» Instructions to follow: Reproduce every line of the material below verbatim, omitting the pictures.

Begin

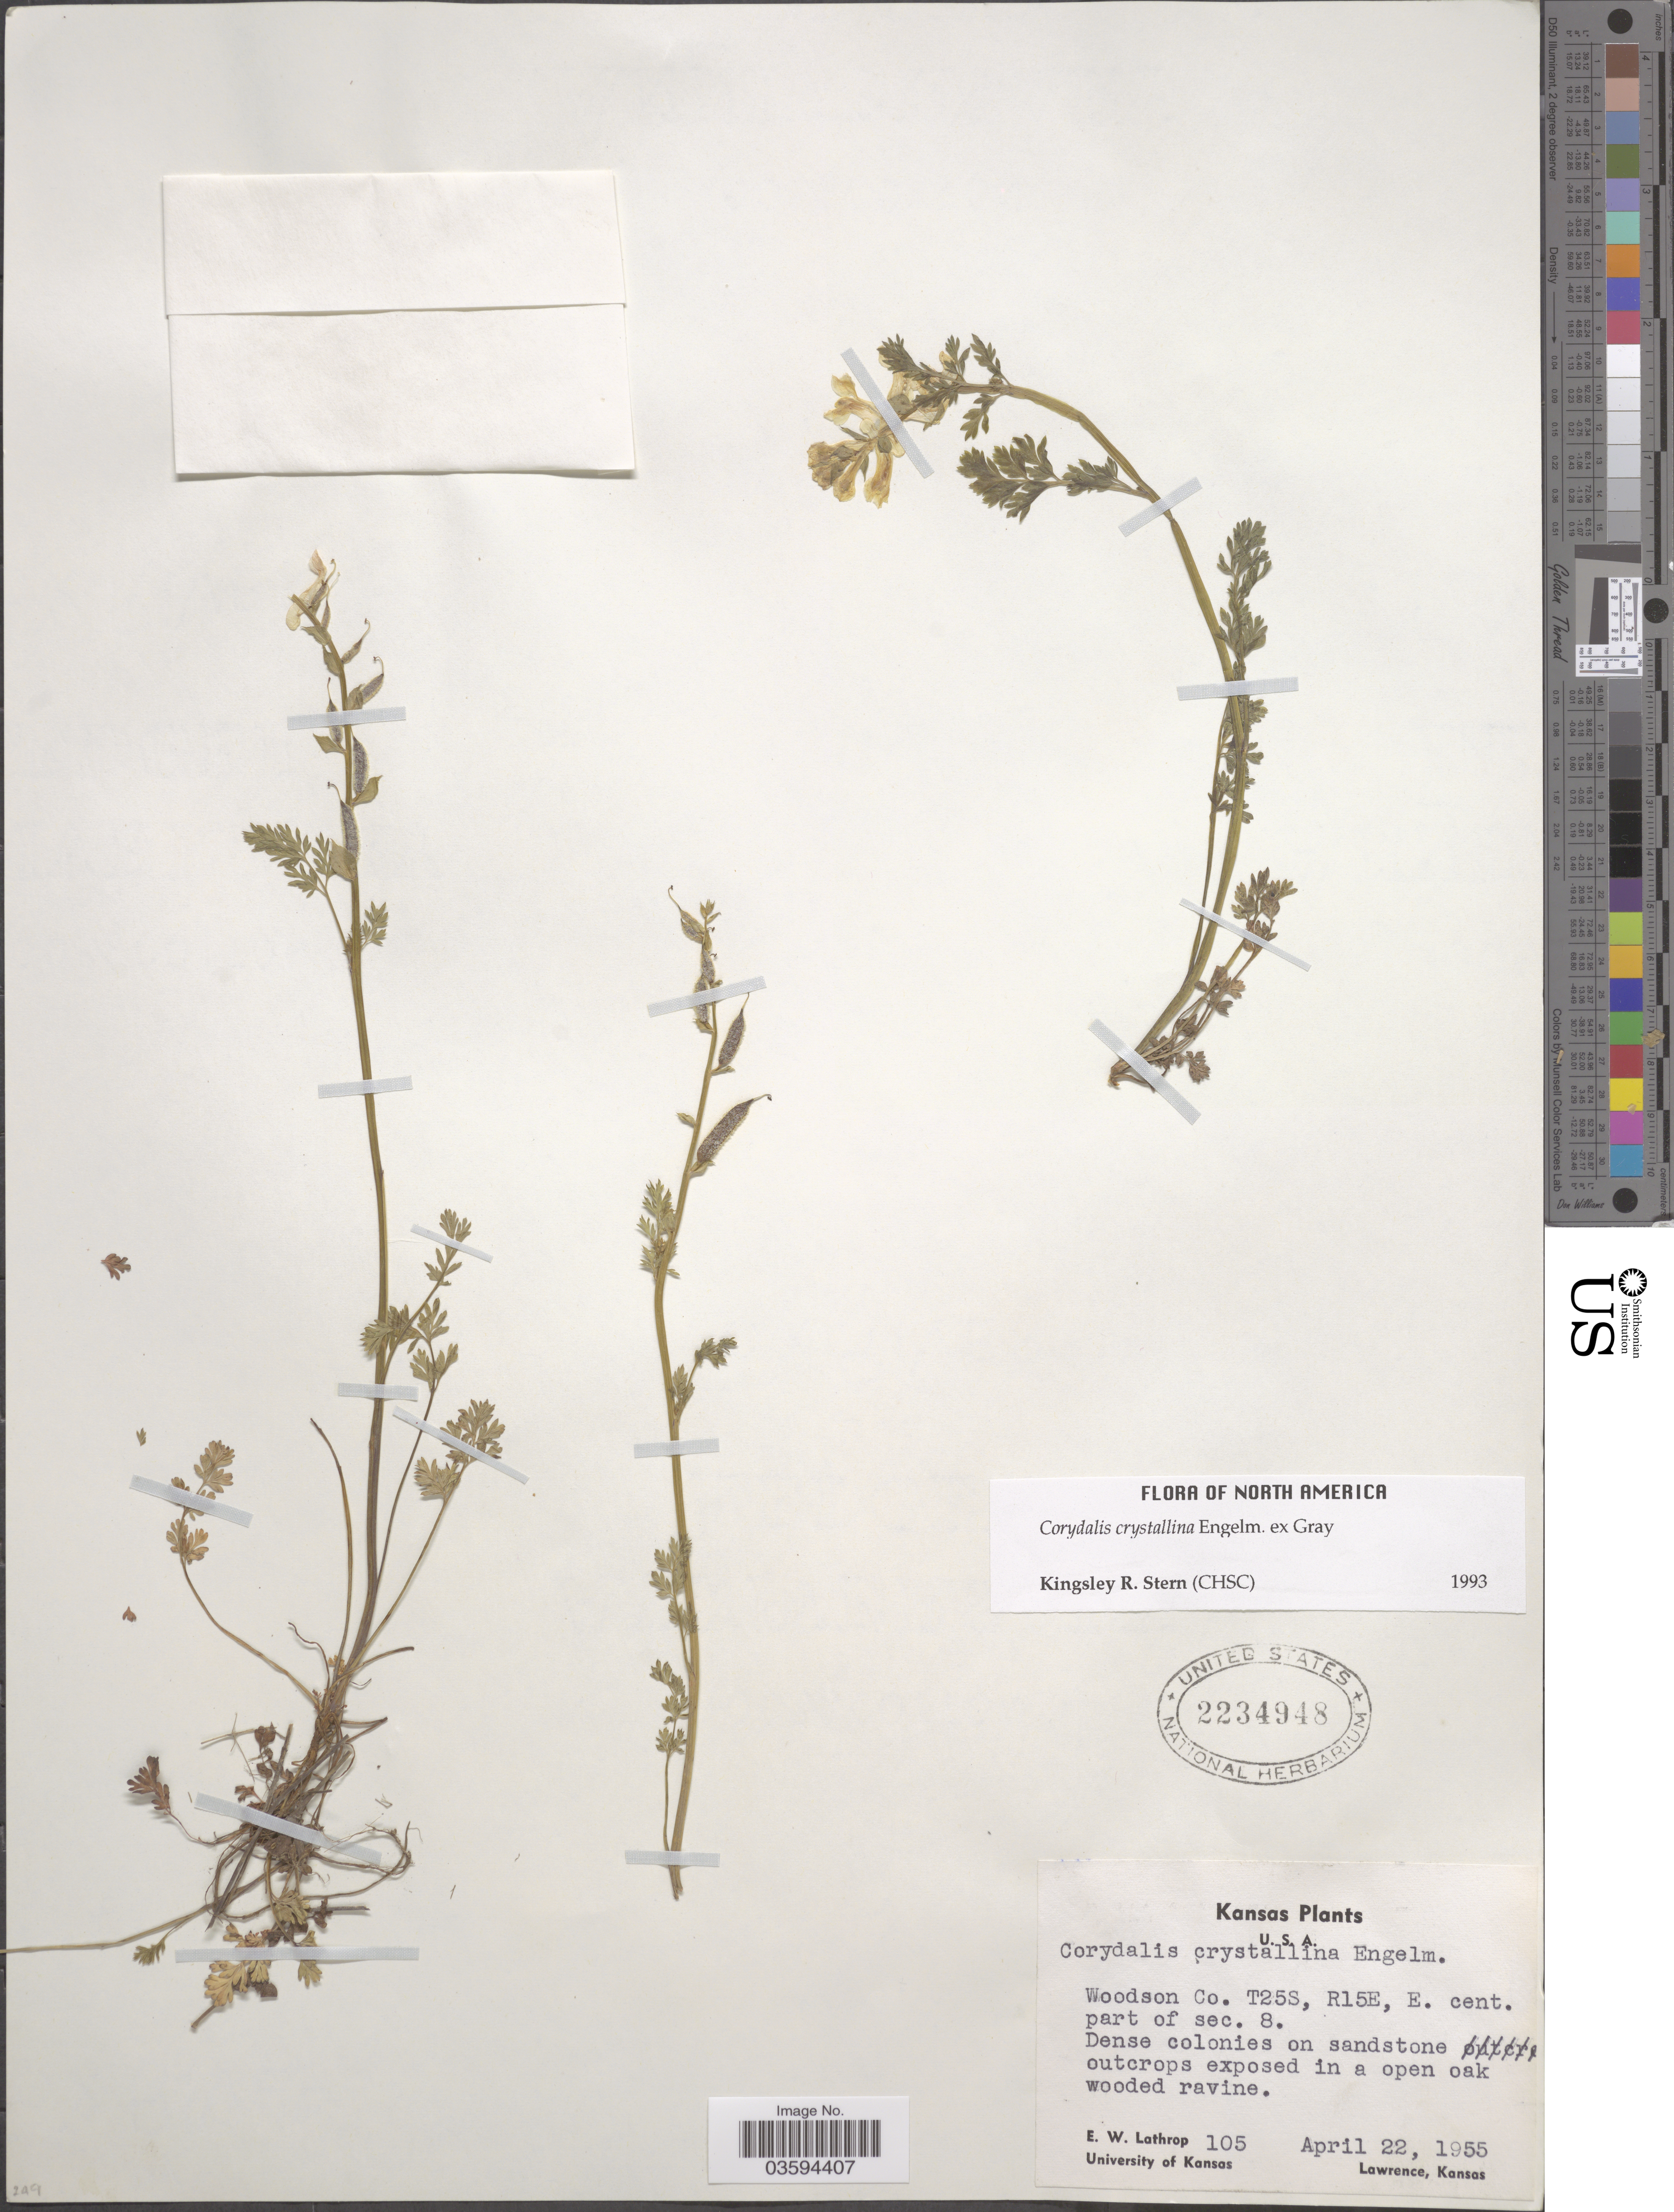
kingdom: Plantae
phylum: Tracheophyta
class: Magnoliopsida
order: Ranunculales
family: Papaveraceae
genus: Corydalis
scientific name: Corydalis crystallina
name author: (Engelm. ex A. Gray) Torr. & A. Gray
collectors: E. W. Lathrop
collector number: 105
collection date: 1955-04-22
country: United States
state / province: Kansas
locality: U.S.A. Woodson Co. T25S, R15E, E. cent. part of sec. 8.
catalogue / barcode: US 2234948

End

» Exercise answer:
kingdom: Plantae
phylum: Tracheophyta
class: Magnoliopsida
order: Ranunculales
family: Papaveraceae
genus: Corydalis
scientific name: Corydalis crystallina
name author: (Engelm. ex A. Gray) Torr. & A. Gray
collectors: E. W. Lathrop
collector number: 105
collection date: 1955-04-22
country: United States
state / province: Kansas
locality: U.S.A. Woodson Co. T25S, R15E, E. cent. part of sec. 8.
catalogue / barcode: US 2234948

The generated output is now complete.